Ils écrivent et dessinent
On imagine l'objection : qui n'a pas dessiné un jour, par désoeuvrement ou curiosité, au téléphone ou dans une chambre d'hôtel ? Mais ces écrivains ont dessiné fréquemment et conservé leurs essais, preuve qu'ils les tenaient pour un peu plus que des distractions. Aucun n'est du reste présenté ici de façon exhaustive : pour le seul Hugo, il aurait fallu un très grand bâtiment supplémentaire, même chose pour Michaux ou Artaud.
La plupart ont ainsi pris très au sérieux leur dessin. Un moment, Queneau a songé à abandonner le roman pour la peinture, dont il voulait apprendre les techniques. D'autres ont fait oeuvre à parts égales d'un côté et de l'autre. Kubin était écrivain et dessinateur, tout comme Klossowski, Bettencourt ou Topor. Il en est de même aujourd'hui de Fred Deux. Alain Fleischer, sur lequel s'achève le parcours, est autant et aussi bien écrivain que cinéaste et photographe. Il n'y a pas lieu de séparer, encore moins d'opposer, les modes d'expression et de recherche, car ce serait à l'opposé du processus de création. Celui-ci s'accomplit à travers la langue ou des figures, par le lisible et par le visible.
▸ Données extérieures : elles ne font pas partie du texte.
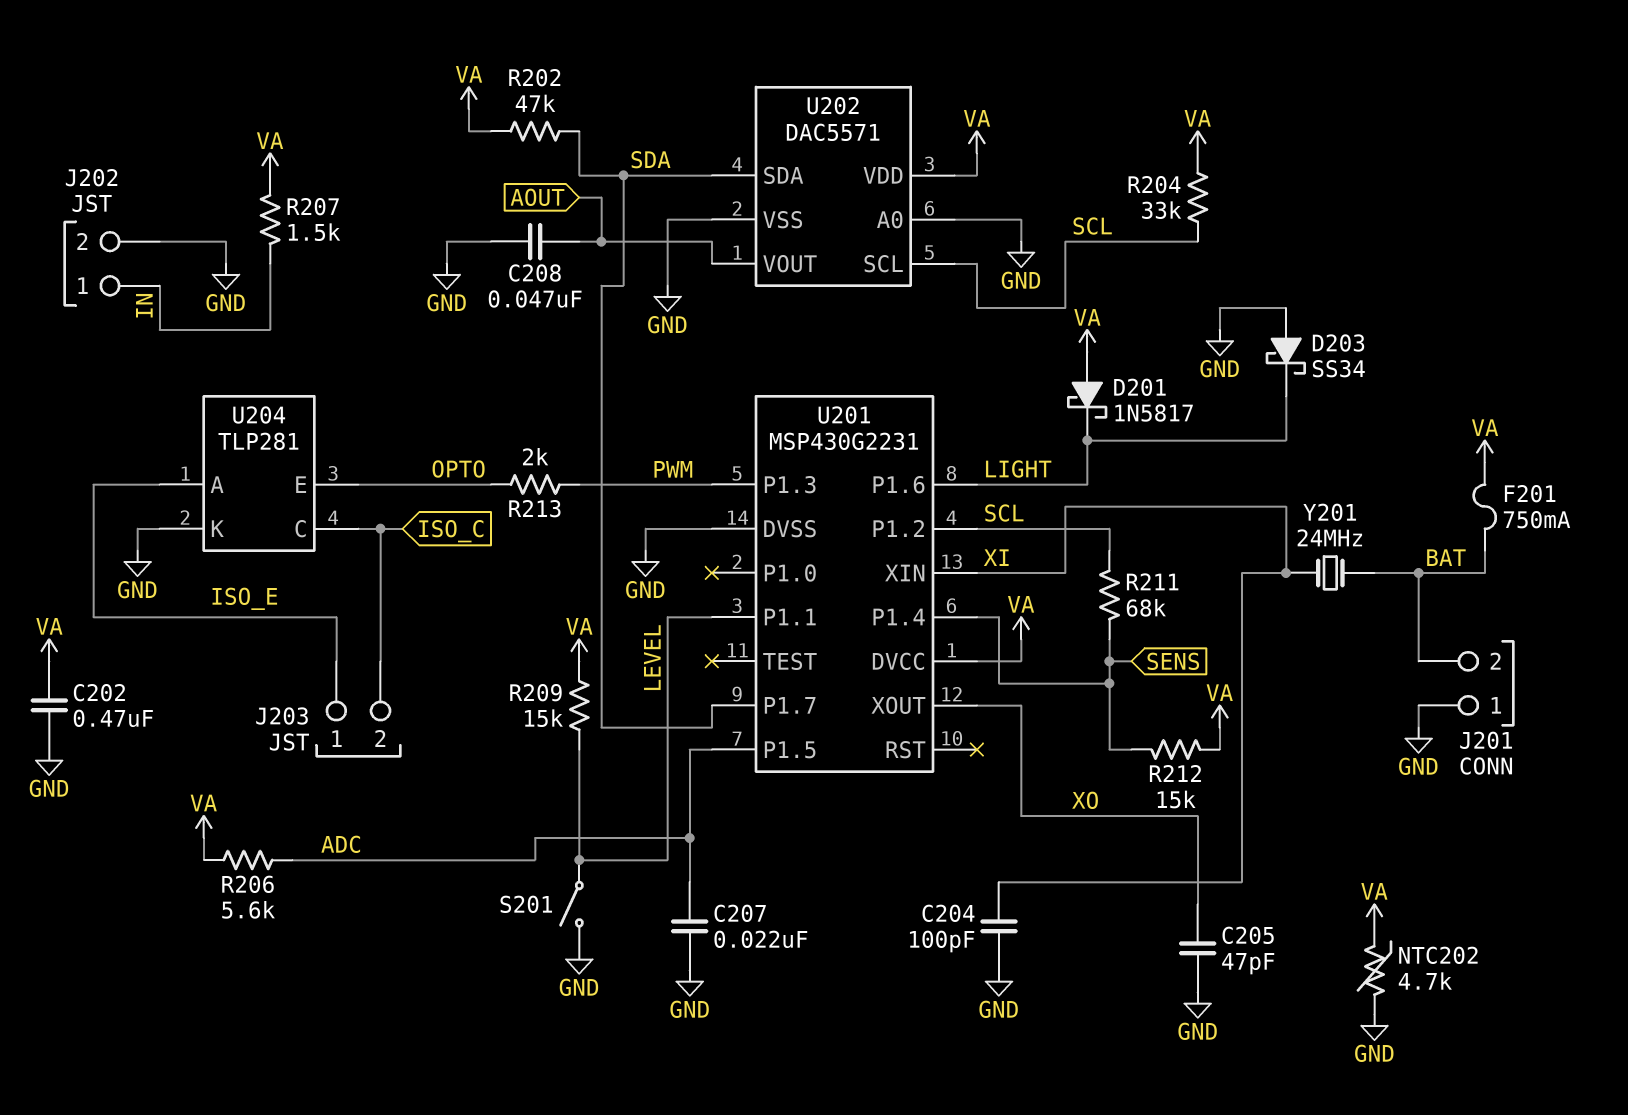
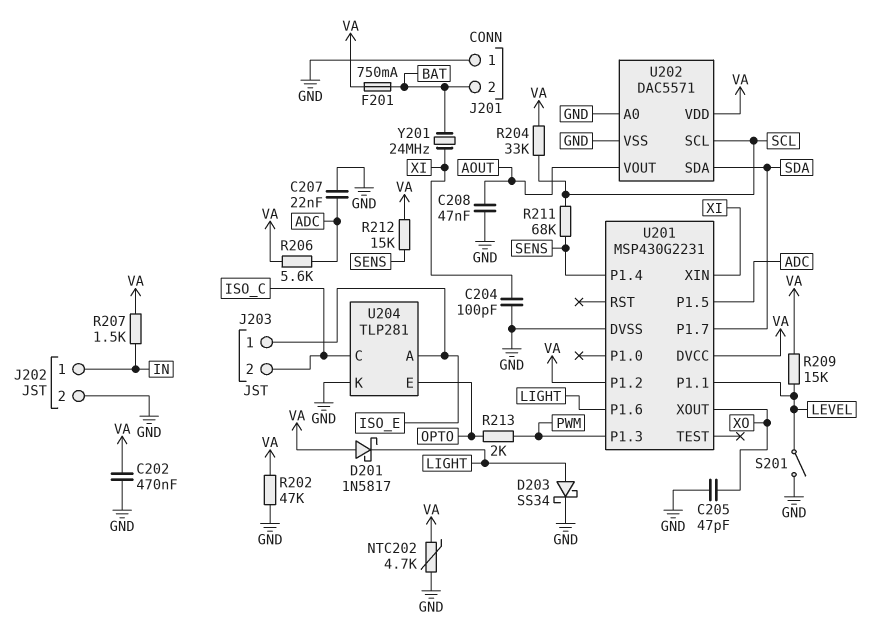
D203: schottky SS34 (A GND, K LIGHT) -> schottky SS34 (A LIGHT, K GND)
R202: 47k (SDA, VA) -> 47k (GND, VA)
U201 pin P1.2: SCL -> VA

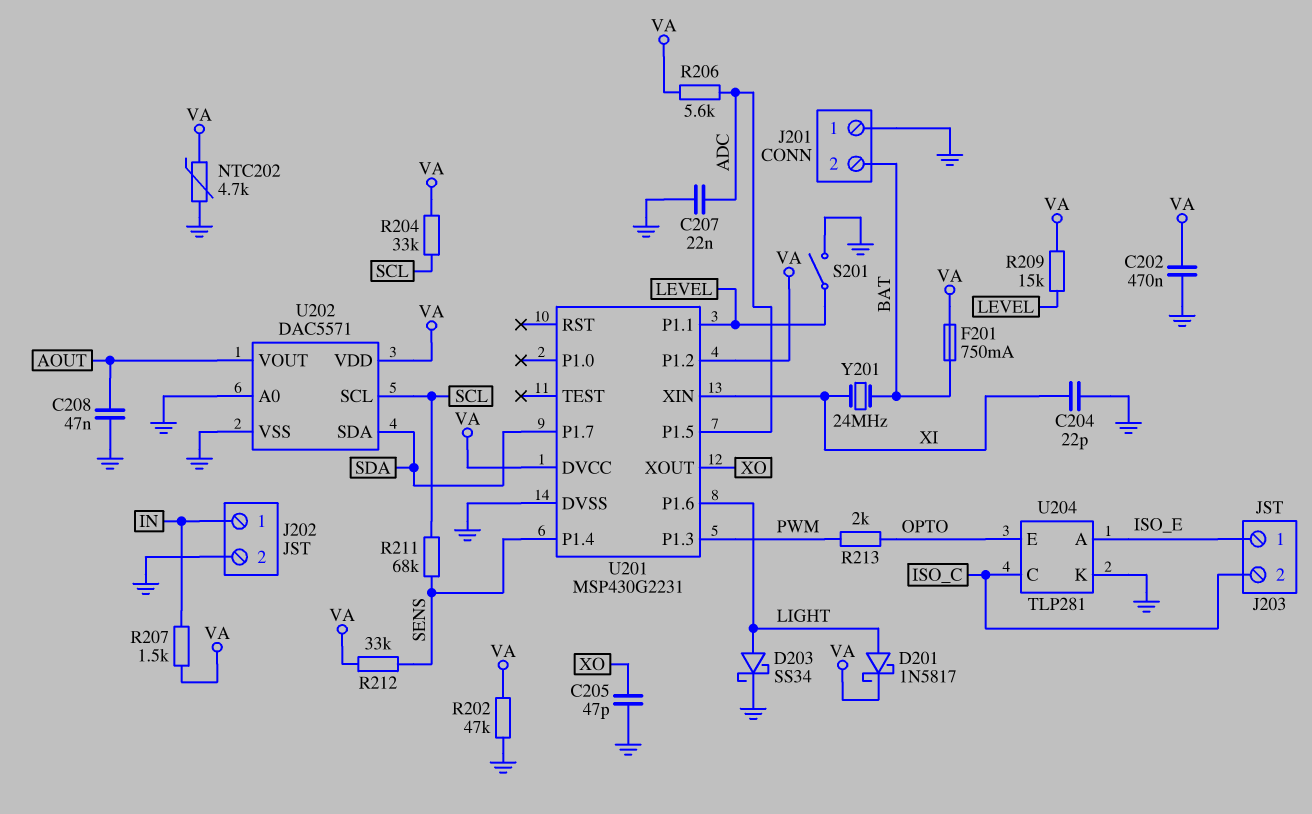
C204: 100pF (GND, XI) -> 22pF (GND, XI)
D201: schottky 1N5817 (A VA, K LIGHT) -> schottky 1N5817 (A LIGHT, K VA)
R212: 15k (SENS, VA) -> 33k (SENS, VA)

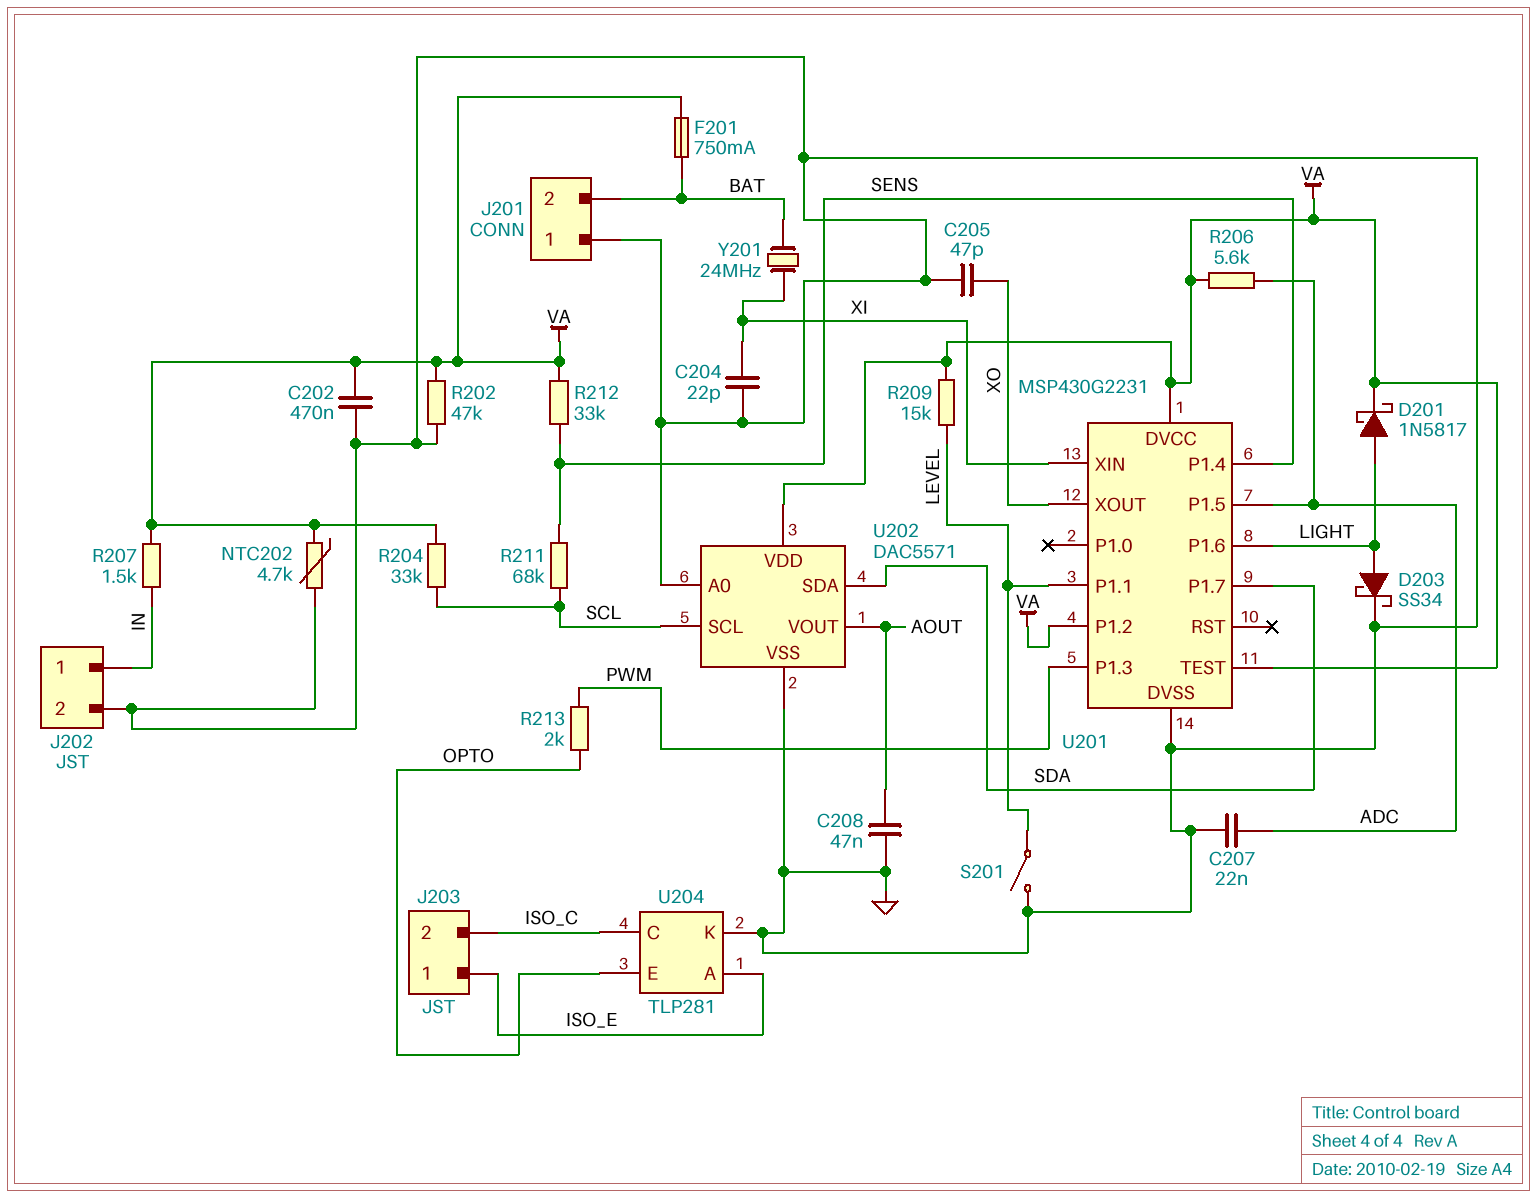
U201 pin TEST: none -> VA

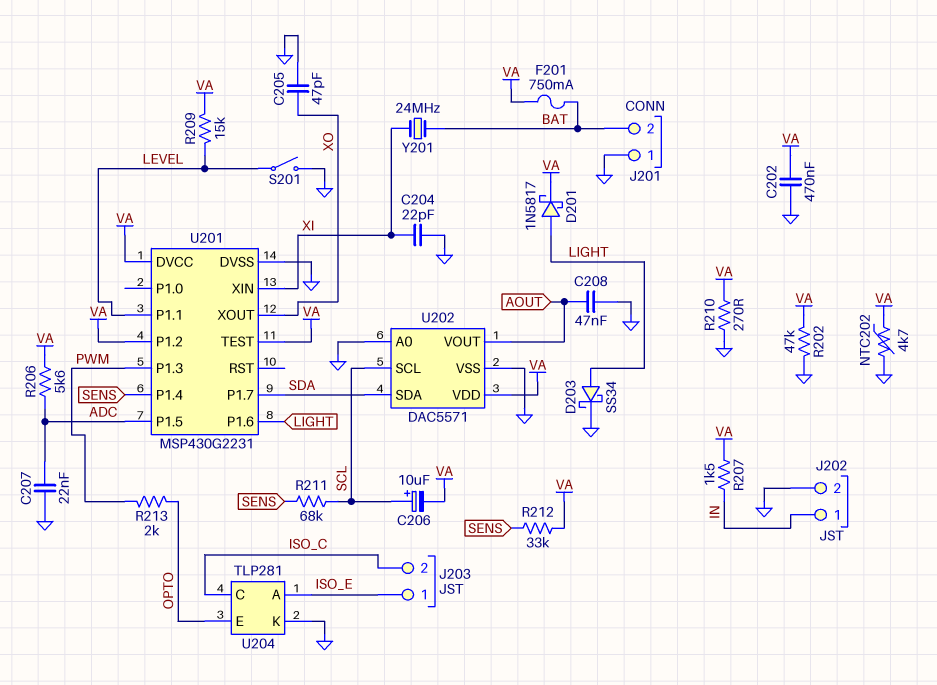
C206: none -> 10uF (plus SCL, minus VA)
R204: 33k (SCL, VA) -> none
R210: none -> 270 (GND, VA)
L'exposition suggère une seconde thèse, qui confirme la première. Ces écrivains dessinent comme ils écrivent, et la corrélation entre les deux activités est flagrante. L'unité de ton et de personnalité transparaît. Deux exemples, Anatole France et Jean Genet. Les scènes antiques et mythologiques que France exécute à la plume sont d'un néo-classicisme aussi convenu que son écriture. Les profils que Genet trace d'une ligne sinueuse sont un mélange contradictoire d'élégance et de dérision, comme ses livres.
Les connivences tiennent aussi aux sujets et aux obsessions. Baudelaire se dessine fasciné par un sac d'or qui s'envole - allégorie de la prostitution de l'art dans la société moderne. Les croquis d'Apollinaire sont tantôt ceux du poète de Calligrammes dans sa tranchée du bois aux Buttes, tantôt ceux de l'auteur des Onze mille verges. L'érotisme est du reste, sans surprise, un des motifs principaux, avec mentions spéciales à Louÿs, Jouve et Klossowski.
Chacun d'eux transcrit ses fantasmes avec une intensité qui exige parfois l'évidence la plus crue. Le dessin devient l'instrument d'une autoanalyse qui ne s'embarrasse plus des bonnes manières artistiques et ne cache rien. On n'oserait en déduire que le dessin serait alors l'inconscient de la littérature et, si l'on ose dire, son dernier mot.
"L'un pour l'autre : les écrivains dessinent", IMEC, Abbaye d'Ardenne, Saint-Germain-la-Blanche-Herbe. Jusqu'au 27 avril. Catalogue, 176 p., 39,50 €.